Re: [PATCH v2] mm: fix aio performance regression for database caused by THP (backport to stable)

Andrea Arcangeli <aarcange@xxxxxxxxxx> · Fri, 18 Oct 2013 01:34:05 +0200

Hi,

On Tue, Oct 15, 2013 at 01:46:08PM -0600, Khalid Aziz wrote:
> @@ -68,13 +69,26 @@ static void __put_compound_page(struct page *page)
>  {
>  	compound_page_dtor *dtor;
>  
> -	__page_cache_release(page);
> +	if (!PageHuge(page))
> +		__page_cache_release(page);
>  	dtor = get_compound_page_dtor(page);
>  	(*dtor)(page);

What is the above change about?

The above two liner is not even upstream (what is the differece in 3.0
that requires it??). From a very quick review it doesn't make sense to
add a branch that removes a branch. It just slowdown all other cases
but at zero performance gain for hugetlbfs.

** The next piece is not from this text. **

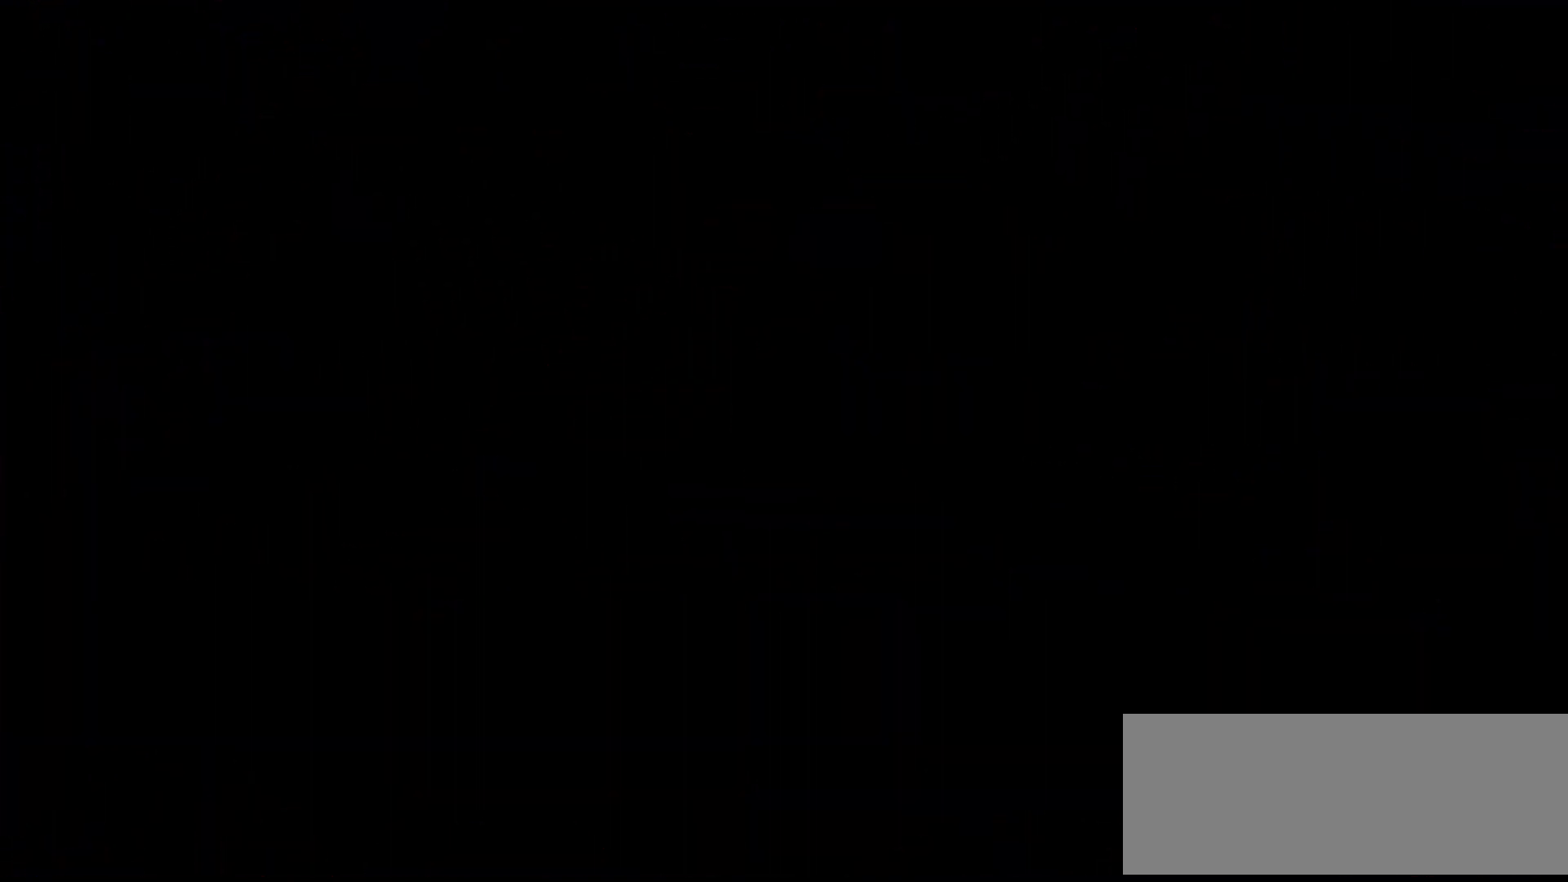
{"keys": ["grab"], "events": [[33, "grab", "up"], [100, "grab", "down"], [133, "grab", "up"], [167, "grab", "down"]]}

Gcc likely inlines the call anyway so there's no much to sikp other
than testbit vs dtor comparison (if something PageLRU shall be faster
even for hugetlbfs).

In addition of just being a slowdown for everything, probably
including hugetlbfs, it looks risky overall, if any hugepage would end
up in the LRU this change would lead to a kernel crash. I'd say the
above not ok for stable (nor for upstream in fact).

>  }
>  
>  static void put_compound_page(struct page *page)
>  {
> +	/*
> +	 * hugetlbfs pages cannot be split from under us.  If this is a
> +	 * hugetlbfs page, check refcount on head page and release the page if
> +	 * the refcount becomes zero.
> +	 */
> +	if (PageHuge(page)) {
> +		page = compound_head(page);
> +		if (put_page_testzero(page))
> +			__put_compound_page(page);
> +		return;
> +	}
> +
>  	if (unlikely(PageTail(page))) {
>  		/* __split_huge_page_refcount can run under us */
>  		struct page *page_head = compound_trans_head(page);
> @@ -159,8 +173,20 @@ bool __get_page_tail(struct page *page)
>  	 */
>  	unsigned long flags;
>  	bool got = false;
> -	struct page *page_head = compound_trans_head(page);
> +	struct page *page_head;
> +
> +	/*
> +	 * If this is a hugetlbfs page it cannot be split under us.  Simply
> +	 * increment refcount for the head page.
> +	 */
> +	if (PageHuge(page)) {
> +		page_head = compound_head(page);
> +		atomic_inc(&page_head->_count);
> +		got = true;
> +		goto out;
> +	}
>  
> +	page_head = compound_trans_head(page);
>  	if (likely(page != page_head && get_page_unless_zero(page_head))) {
>  		/*
>  		 * page_head wasn't a dangling pointer but it
> @@ -178,6 +204,7 @@ bool __get_page_tail(struct page *page)
>  		if (unlikely(!got))
>  			put_page(page_head);
>  	}
> +out:
>  	return got;
>  }
>  EXPORT_SYMBOL(__get_page_tail);

Rest is ok, but I had feedback from real Oracle benchmarks on double
FusionIO (capable of 3GB/sec x 2) (i.e. the only case were this
optimization can matter) and there was absolutely zero performance
difference measured with this patch applied vs stock.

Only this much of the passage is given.